PROBLEM STATEMENT -
In the data below, find the line containing "levels of moderate", then set down that line and every later line up to and including the line containing "histopathology image shows", exactly.

[Stored data]

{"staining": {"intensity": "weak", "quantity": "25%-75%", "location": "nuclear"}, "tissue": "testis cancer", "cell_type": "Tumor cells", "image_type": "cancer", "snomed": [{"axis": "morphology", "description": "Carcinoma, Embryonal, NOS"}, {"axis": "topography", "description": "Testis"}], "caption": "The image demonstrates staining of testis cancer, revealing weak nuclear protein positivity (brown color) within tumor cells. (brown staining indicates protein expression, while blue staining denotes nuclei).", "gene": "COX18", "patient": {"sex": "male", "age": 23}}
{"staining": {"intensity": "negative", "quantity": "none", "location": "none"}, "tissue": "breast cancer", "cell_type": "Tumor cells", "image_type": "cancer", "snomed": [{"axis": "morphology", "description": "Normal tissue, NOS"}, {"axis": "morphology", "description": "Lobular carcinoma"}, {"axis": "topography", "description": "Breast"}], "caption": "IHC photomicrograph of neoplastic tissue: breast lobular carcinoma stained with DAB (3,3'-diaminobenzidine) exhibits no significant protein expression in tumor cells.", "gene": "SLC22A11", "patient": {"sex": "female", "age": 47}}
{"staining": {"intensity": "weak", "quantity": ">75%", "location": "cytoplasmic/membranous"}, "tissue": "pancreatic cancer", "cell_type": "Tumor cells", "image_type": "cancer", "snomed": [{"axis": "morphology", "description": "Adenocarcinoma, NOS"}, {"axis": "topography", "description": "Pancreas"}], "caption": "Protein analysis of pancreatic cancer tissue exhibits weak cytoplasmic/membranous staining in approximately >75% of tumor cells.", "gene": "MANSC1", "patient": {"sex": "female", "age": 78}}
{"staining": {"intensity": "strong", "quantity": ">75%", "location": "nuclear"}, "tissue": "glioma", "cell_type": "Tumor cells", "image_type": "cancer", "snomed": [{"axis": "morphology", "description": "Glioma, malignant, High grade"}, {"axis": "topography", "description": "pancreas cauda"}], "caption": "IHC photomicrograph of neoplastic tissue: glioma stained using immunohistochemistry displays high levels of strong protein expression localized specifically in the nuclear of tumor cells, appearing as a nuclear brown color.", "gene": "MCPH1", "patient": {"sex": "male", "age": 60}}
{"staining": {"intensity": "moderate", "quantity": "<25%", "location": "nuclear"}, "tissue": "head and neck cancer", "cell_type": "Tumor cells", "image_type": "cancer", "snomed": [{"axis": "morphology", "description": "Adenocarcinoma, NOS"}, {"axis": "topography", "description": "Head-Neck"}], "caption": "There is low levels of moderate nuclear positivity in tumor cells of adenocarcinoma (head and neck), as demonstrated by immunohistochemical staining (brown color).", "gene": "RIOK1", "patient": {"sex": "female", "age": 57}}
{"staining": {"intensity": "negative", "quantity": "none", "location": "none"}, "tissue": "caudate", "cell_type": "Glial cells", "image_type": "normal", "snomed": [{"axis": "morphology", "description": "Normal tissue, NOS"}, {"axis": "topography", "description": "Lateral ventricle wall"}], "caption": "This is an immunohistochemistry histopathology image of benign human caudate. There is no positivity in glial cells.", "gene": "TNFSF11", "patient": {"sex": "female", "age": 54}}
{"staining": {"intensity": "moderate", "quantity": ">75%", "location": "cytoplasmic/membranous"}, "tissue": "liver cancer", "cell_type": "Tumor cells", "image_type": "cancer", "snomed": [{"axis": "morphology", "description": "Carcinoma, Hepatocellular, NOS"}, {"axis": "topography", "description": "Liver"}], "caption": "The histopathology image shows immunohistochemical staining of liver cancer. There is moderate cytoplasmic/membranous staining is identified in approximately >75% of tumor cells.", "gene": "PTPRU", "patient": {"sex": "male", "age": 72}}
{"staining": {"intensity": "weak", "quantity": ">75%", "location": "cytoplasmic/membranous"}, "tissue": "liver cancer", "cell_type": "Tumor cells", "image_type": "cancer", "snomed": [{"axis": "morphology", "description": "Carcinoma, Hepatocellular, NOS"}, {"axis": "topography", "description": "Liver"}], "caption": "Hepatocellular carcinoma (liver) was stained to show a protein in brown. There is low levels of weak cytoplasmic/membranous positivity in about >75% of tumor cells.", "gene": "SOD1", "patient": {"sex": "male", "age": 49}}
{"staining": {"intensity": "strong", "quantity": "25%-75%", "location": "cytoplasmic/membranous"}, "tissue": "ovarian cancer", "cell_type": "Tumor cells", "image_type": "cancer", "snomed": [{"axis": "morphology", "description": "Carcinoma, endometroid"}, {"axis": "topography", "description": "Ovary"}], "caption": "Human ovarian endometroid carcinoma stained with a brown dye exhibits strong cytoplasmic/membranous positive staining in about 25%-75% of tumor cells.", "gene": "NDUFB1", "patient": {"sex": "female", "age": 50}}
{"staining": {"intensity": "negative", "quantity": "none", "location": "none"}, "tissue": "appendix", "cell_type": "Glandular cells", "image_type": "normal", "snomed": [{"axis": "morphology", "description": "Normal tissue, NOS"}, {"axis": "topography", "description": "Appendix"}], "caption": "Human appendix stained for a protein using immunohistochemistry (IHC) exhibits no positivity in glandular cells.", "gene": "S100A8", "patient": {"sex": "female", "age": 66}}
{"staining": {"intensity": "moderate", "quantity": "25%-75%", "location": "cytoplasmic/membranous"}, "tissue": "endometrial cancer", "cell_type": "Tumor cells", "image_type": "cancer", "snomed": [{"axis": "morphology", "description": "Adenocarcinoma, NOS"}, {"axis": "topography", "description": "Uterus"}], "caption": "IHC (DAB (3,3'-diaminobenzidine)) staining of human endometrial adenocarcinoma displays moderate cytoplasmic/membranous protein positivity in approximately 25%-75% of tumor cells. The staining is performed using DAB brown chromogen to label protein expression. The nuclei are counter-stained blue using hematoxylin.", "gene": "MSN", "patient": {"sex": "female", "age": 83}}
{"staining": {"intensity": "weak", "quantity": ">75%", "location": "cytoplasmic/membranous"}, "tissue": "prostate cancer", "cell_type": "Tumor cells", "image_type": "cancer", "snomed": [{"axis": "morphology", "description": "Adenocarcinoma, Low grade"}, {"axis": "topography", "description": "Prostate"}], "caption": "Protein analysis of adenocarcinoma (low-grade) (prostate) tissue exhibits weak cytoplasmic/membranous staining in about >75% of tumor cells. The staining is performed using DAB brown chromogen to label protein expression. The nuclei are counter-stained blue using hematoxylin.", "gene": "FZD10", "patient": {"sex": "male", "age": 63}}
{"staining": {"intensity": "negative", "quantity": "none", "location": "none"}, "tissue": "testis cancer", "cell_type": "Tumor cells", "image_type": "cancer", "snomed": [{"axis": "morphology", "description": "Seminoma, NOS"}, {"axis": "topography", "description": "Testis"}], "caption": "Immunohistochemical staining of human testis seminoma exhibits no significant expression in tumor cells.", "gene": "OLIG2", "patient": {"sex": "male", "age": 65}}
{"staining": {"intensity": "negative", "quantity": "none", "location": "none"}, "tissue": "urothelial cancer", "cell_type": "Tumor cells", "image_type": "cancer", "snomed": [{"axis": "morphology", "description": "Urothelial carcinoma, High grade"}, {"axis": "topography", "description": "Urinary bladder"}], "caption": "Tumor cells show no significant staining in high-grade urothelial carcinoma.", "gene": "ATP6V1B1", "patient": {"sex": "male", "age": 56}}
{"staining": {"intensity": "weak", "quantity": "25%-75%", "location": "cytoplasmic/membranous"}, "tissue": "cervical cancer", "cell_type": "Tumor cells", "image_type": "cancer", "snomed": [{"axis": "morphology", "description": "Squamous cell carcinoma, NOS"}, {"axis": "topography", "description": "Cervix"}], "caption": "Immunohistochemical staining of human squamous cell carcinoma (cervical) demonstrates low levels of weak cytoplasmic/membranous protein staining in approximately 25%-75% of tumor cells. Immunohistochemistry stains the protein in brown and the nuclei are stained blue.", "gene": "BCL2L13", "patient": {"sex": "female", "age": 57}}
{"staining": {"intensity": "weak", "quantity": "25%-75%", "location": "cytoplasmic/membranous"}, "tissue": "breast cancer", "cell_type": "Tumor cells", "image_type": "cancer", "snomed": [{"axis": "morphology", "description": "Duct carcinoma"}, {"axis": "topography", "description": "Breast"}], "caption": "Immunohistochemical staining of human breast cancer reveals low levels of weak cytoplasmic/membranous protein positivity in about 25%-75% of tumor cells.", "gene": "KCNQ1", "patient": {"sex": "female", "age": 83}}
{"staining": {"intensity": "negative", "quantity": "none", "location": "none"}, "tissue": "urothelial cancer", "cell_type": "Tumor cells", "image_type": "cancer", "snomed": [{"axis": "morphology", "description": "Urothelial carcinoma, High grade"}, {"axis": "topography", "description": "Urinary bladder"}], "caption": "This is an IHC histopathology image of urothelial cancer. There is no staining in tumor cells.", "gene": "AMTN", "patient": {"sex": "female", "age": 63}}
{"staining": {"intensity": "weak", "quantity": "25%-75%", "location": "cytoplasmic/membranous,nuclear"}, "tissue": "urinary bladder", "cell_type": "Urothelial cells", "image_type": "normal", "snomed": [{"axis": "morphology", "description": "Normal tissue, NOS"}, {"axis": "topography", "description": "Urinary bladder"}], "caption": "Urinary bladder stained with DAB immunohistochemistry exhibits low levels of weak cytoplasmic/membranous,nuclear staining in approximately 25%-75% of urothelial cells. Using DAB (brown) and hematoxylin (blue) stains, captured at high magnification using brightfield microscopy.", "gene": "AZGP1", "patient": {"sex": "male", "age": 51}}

THE COMPLETED TASK -
{"staining": {"intensity": "moderate", "quantity": "<25%", "location": "nuclear"}, "tissue": "head and neck cancer", "cell_type": "Tumor cells", "image_type": "cancer", "snomed": [{"axis": "morphology", "description": "Adenocarcinoma, NOS"}, {"axis": "topography", "description": "Head-Neck"}], "caption": "There is low levels of moderate nuclear positivity in tumor cells of adenocarcinoma (head and neck), as demonstrated by immunohistochemical staining (brown color).", "gene": "RIOK1", "patient": {"sex": "female", "age": 57}}
{"staining": {"intensity": "negative", "quantity": "none", "location": "none"}, "tissue": "caudate", "cell_type": "Glial cells", "image_type": "normal", "snomed": [{"axis": "morphology", "description": "Normal tissue, NOS"}, {"axis": "topography", "description": "Lateral ventricle wall"}], "caption": "This is an immunohistochemistry histopathology image of benign human caudate. There is no positivity in glial cells.", "gene": "TNFSF11", "patient": {"sex": "female", "age": 54}}
{"staining": {"intensity": "moderate", "quantity": ">75%", "location": "cytoplasmic/membranous"}, "tissue": "liver cancer", "cell_type": "Tumor cells", "image_type": "cancer", "snomed": [{"axis": "morphology", "description": "Carcinoma, Hepatocellular, NOS"}, {"axis": "topography", "description": "Liver"}], "caption": "The histopathology image shows immunohistochemical staining of liver cancer. There is moderate cytoplasmic/membranous staining is identified in approximately >75% of tumor cells.", "gene": "PTPRU", "patient": {"sex": "male", "age": 72}}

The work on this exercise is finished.